Stacy | 2:33 p.m. Dec. 22, 2008
Many students live in fear that something will happen to them and they won't be able to pay the resulting medical bills. Insurance premiums for private insurance are outrageous, even for young healthy people. If this plan makes insurance coverage possible, then please put it into effect.

Lucas | 3:38 p.m. Dec. 22, 2008
"dilute the insurance pools by adding young, healthy people who pay premiums but who don't tend to seek a lot of medical services."
That translates into - Add healthy people who don't need medical care or prescription drugs. Make them pay a monthly premium for services they will most likely never need. That money will go straight into our pockets for a new vacation home or maybe a new Mercedes.
It's a business, people. Insurance companies are there to make money just like any other business. And this is their latest money-making plan.
Laurels | 6:29 a.m. Dec. 24, 2008
Lucas is correct. One of the underlying motivations for mandating college students have insurance is to add people to the insurance paying pool who are statistically unlikely to need medical care.

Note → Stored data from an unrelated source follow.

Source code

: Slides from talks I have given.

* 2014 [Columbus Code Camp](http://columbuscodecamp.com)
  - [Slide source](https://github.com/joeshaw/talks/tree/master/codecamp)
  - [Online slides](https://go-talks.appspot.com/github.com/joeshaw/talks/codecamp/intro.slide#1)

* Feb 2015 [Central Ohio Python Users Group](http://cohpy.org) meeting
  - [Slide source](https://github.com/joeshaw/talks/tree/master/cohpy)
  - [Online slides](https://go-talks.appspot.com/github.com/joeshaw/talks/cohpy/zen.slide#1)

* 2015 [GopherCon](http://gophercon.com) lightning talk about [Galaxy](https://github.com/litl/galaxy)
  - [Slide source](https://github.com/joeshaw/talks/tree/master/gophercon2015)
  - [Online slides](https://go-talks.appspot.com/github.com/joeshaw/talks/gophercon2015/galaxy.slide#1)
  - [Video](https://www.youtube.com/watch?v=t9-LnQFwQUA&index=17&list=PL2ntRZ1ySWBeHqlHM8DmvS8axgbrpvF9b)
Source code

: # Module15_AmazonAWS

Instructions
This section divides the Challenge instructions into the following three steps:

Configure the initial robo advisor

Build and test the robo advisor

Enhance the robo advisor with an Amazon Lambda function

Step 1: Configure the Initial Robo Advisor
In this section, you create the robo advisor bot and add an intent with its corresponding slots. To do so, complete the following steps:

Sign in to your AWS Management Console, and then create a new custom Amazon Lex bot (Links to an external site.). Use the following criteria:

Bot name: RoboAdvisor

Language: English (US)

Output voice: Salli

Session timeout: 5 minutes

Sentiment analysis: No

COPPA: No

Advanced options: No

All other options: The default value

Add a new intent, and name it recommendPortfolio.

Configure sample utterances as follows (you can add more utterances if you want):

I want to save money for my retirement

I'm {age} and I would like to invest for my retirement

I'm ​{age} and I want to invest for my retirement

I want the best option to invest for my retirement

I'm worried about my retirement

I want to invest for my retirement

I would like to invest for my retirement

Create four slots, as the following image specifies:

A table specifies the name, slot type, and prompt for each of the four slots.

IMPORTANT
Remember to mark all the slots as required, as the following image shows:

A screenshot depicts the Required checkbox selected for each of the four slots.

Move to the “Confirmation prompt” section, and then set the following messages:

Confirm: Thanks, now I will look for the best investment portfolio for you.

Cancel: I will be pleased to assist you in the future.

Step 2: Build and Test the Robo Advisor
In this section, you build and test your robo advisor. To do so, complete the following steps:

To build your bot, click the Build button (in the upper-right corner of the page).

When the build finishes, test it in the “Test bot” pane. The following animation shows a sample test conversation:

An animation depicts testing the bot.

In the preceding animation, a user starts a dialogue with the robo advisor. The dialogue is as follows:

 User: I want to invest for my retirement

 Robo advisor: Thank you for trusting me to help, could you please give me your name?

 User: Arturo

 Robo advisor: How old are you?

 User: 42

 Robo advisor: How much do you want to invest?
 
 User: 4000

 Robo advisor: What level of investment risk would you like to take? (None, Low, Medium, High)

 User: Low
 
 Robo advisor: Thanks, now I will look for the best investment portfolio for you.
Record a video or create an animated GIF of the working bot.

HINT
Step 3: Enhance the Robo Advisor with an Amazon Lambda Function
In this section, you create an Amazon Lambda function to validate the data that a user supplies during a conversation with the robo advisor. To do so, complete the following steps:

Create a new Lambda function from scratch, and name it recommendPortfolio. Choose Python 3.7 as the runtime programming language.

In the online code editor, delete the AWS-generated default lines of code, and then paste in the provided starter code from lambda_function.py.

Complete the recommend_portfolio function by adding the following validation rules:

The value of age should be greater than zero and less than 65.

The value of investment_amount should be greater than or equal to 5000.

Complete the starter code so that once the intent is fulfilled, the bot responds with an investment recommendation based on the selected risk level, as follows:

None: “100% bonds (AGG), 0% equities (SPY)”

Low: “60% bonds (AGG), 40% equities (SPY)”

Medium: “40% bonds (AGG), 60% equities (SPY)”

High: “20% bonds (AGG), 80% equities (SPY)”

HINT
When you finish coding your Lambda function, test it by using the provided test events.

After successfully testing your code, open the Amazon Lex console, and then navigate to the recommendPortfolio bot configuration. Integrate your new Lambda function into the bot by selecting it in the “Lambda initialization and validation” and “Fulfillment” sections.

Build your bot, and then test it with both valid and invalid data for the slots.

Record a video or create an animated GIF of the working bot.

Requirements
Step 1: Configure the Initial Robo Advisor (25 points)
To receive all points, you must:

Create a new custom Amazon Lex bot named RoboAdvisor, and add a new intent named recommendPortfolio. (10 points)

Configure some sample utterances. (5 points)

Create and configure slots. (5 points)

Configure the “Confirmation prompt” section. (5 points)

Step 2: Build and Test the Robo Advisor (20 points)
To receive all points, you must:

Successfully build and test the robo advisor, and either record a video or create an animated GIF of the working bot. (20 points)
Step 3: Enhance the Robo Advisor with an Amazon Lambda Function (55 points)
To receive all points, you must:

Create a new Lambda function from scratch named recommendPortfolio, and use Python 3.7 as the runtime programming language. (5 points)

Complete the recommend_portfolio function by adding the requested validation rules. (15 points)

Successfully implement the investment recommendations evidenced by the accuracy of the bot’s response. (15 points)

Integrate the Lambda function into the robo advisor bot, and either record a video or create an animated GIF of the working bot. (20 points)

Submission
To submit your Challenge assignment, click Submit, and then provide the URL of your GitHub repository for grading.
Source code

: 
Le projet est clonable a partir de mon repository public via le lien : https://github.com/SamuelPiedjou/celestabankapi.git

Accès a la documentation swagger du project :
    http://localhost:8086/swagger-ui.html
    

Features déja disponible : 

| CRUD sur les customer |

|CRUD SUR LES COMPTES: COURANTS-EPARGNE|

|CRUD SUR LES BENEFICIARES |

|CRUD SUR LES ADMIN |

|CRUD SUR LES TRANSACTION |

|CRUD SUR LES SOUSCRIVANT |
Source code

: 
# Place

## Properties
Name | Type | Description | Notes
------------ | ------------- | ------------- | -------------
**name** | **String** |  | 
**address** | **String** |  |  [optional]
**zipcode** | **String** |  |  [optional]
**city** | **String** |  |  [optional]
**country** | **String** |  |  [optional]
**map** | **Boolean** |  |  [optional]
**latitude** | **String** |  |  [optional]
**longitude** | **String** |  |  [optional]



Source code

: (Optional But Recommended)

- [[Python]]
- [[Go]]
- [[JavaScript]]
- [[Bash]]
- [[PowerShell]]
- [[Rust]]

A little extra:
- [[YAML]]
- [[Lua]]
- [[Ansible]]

Having said that, many friends of my three children who are college students certainly know how to game the system in the area of maternity benefits. Some have purposefully boasted about consciously making the decision not to privately insure themselves because they can qualify for medicaid coverage to pay for maternity care. Once their baby is born, they get private coverage.
To Laurels: | 7:49 a.m. Dec. 24, 2008
The maternity thing was huge at the college I attended. It was so significant that the college, a private institution, implemented a requirement that all students who attend the college had to have private medical insurance.

College students make up a large percentage of the child-bearing population and maternity costs are enormous. This is especially true if there are complications and something is wrong with the baby. If the parents don't have insurance, neither does the baby. Then who foots the bill for the baby's medical costs? And, since the baby is born with the condition and isn't insured at the time, it is a pre-existing condition that will preclude the baby from getting insurance coverage for as he/she grows up.

Given this, I'm not so sure it is a bad idea to require college students to carry medical insurance.